■ EXERCISE INPUT
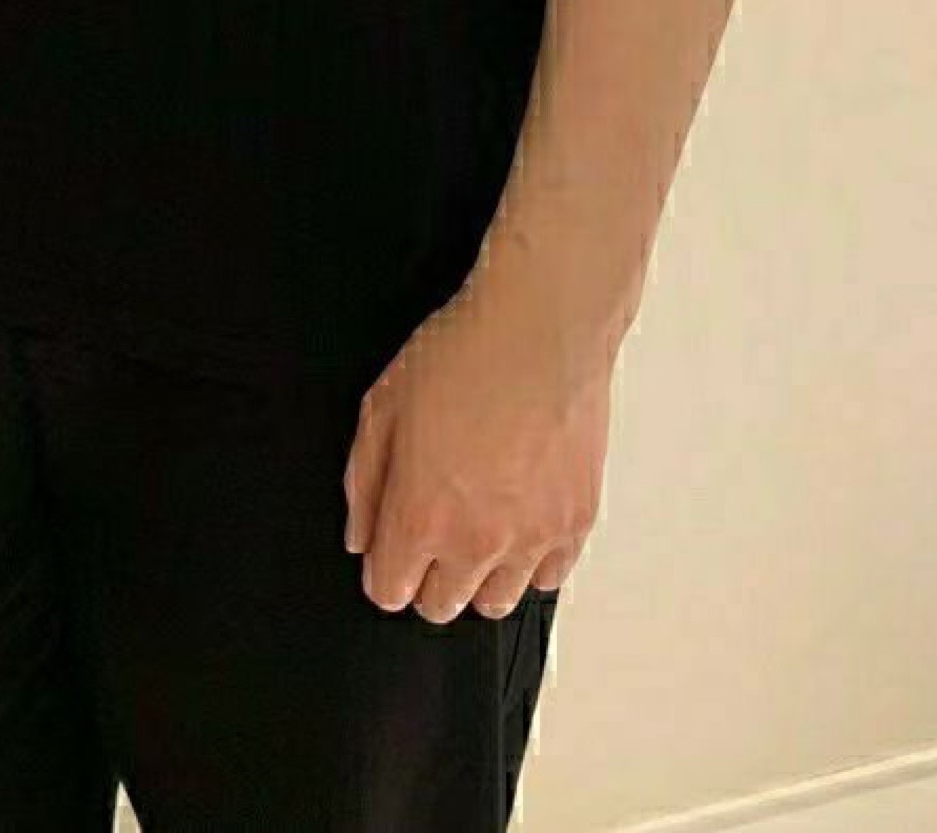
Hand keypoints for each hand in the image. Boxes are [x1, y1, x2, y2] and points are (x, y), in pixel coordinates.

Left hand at [341, 268, 610, 621]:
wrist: (540, 329)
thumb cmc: (462, 354)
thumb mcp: (381, 406)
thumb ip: (363, 483)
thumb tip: (360, 536)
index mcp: (422, 516)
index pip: (389, 592)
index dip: (383, 568)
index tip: (388, 547)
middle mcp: (478, 541)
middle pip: (440, 608)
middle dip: (426, 577)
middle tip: (431, 529)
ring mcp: (533, 538)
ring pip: (496, 602)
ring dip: (479, 575)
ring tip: (476, 525)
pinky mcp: (576, 524)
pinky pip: (549, 577)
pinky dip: (531, 559)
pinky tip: (518, 518)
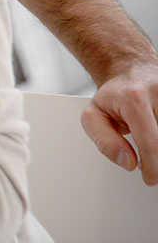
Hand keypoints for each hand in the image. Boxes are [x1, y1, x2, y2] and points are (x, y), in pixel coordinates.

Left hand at [80, 58, 157, 184]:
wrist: (132, 68)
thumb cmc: (115, 94)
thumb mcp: (94, 115)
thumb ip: (105, 141)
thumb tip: (128, 162)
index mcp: (134, 99)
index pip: (151, 143)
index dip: (153, 167)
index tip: (150, 178)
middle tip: (150, 162)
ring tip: (151, 143)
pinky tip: (157, 135)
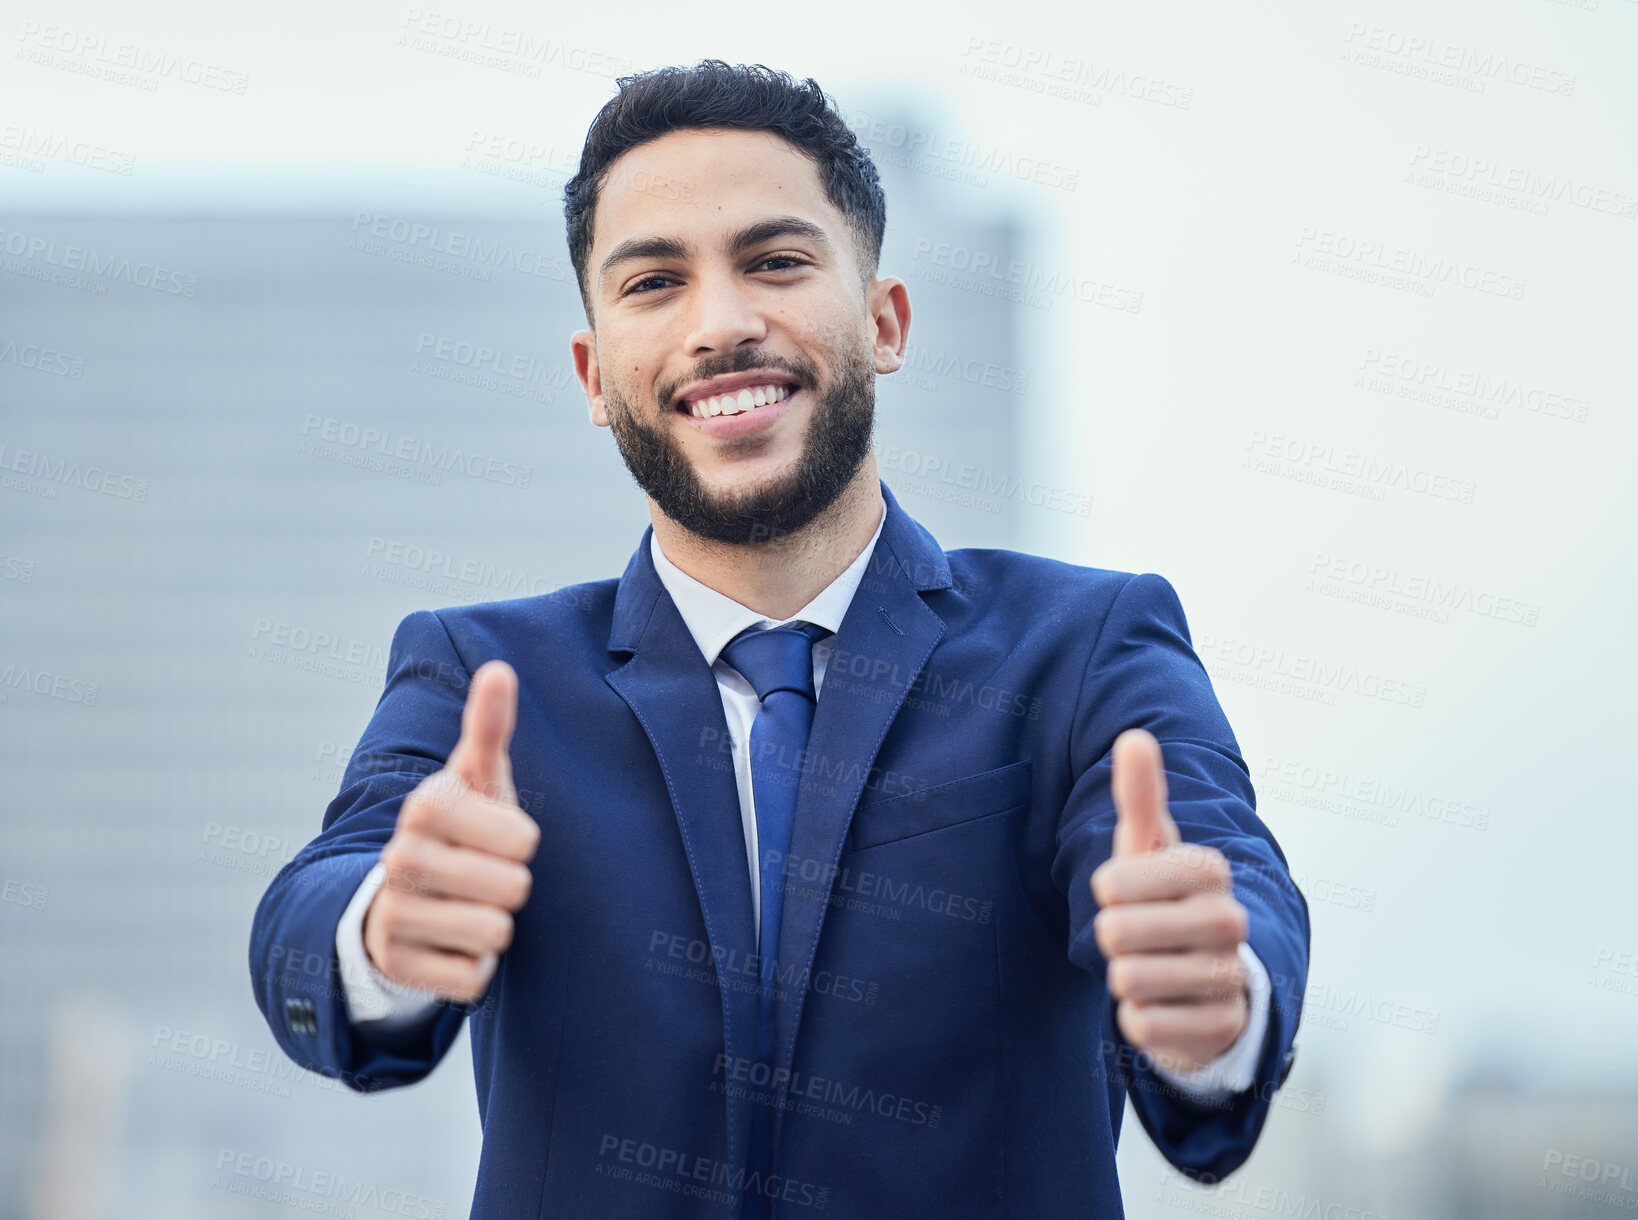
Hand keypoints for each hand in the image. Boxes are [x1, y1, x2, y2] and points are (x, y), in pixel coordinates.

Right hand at [363, 660, 539, 1003]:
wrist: (405, 895)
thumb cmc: (462, 827)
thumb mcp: (476, 777)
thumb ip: (489, 726)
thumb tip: (500, 670)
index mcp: (427, 805)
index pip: (523, 840)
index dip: (522, 842)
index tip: (500, 837)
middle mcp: (401, 857)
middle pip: (513, 889)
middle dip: (511, 886)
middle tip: (482, 874)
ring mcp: (392, 912)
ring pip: (494, 935)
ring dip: (495, 928)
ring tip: (467, 906)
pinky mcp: (395, 964)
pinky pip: (473, 978)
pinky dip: (474, 967)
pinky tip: (449, 943)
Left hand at [1090, 728, 1248, 1073]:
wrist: (1208, 979)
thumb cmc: (1165, 899)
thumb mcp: (1150, 848)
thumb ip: (1141, 795)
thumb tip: (1134, 737)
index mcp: (1208, 869)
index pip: (1111, 882)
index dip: (1107, 892)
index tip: (1129, 892)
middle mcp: (1230, 921)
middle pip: (1115, 933)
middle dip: (1112, 938)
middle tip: (1139, 936)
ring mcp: (1230, 977)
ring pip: (1127, 980)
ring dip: (1126, 980)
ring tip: (1153, 969)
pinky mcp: (1223, 1028)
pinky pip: (1144, 1026)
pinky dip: (1139, 1019)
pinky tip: (1166, 1006)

■ EXERCISE OBJECTIVE
Report every line above that has the string "Left" in it.

■ ANSWER BELOW
Left hand at [341, 268, 610, 621]:
Left hand at [80, 58, 157, 184]:
Left hand at [1090, 728, 1248, 1073]:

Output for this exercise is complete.